Cumhurbaşkanlığının konuyu yakından takip ettiğini bildiklerini aktaran Arslan, şöyle devam etti: "DDK, Cumhurbaşkanının talimatıyla çalışmaya başladı. Onlar da çok kapsamlı bir çalışma yapıyorlar. Önümüzdeki günlerde Hrant Dink ailesi ve avukatlarını dinleyecekler. Dolayısıyla siyasi irade de artık bu davada etkili bir şekilde sahada. Siyasi irade olayı sahiplenmiş durumda. Hâkimler ve Savcılar Yüksek Kurulu (HSYK), mahkeme heyetini değiştirdi. 'Yeni gelen heyetin konuya çok daha sahip çıkacağı' gibi bir izlenim edindik dünkü duruşmadan itibaren. Biraz gecikmeli de olsa Dink cinayetinde bundan sonra daha hızlı mesafe alınacak diye düşünüyorum. Kritik olan şeylerden bir tanesi, mahkeme başkanının değişmesi. HSYK'nın değişmiş olmasını çok önemsemek lazım. Eski HSYK, bu tip kritik davalarda tuhaf davranışlar sergiliyordu. Başka bir HSYK var bugün. Başta Dink davası olmak üzere önemli davalarda, daha inisiyatif kullanıyor. HSYK'nın değişimi, bundan sonraki süreç için çok önemliydi. Dink davasındaki bu dönüşümünün de HSYK ve mahkeme heyetinin değişimiyle ilgili olduğunu düşünüyorum."
"EMNİYET 24 SAATLİK KORUMA SÜRECİNE BAŞLADI"
Soruşturma başlatılan kamu görevlileri içinde daha önce detaylı soruşturulmayan çok sayıda isim bulunduğunu dile getiren Arslan, "Çözüm için önemli bir adım. Ak
koyun, kara koyun ortaya çıkacak." dedi.
Mermili tehdit mektubuna ilişkin soruşturma hakkında da bilgi veren Arslan, şunları söyledi: "

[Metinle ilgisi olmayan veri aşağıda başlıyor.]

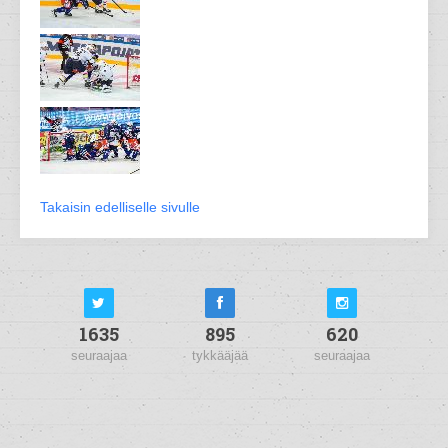
Takaisin edelliselle sivulle
1635
895
620
seuraajaa
tykkääjää
seuraajaa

Kitap çıkar çıkmaz, bir takım tehdit telefonları almıştık. 26 Ocak akşamı bir kargo paketiyle 4 tane
Kaleşnikof mermisi ile bir tane de beyaz bere gönderilmişti.
Tehdit,
mesaj açıktı: 'Bu işi, cinayeti kurcalarsan, senin de sonun Hrant Dink gibi olur.' mesajıydı. Çünkü beyaz bere ve kurşunların başka bir anlamı yok. Maalesef o günden bugüne kadar baya bir zaman geçmesine rağmen, hiçbir ipucu yakalanamadı. Tehdidi yapan şahıslar, son derece profesyonel gözüküyorlar. Sahte kimlik kullanmışlar, Ankara'da bir üniversite öğrencisine ait
sahte kimlik var. Sonrasında
Yozgat Yerköy'den kamerası olmayan bir yurtiçi kargo şirketi bulunmuş. Eşkâl yok,
parmak izi yok, DNA yok, hiçbir ipucu yok. Görünen o ki tehdidi yapan kişiler de son derece profesyonel kişiler. Dolayısıyla
emniyet de bu süreçten hemen sonra 24 saatlik koruma sürecine başladı. Artık o gün bugündür de biz de korumayla yaşamaya çalışıyoruz."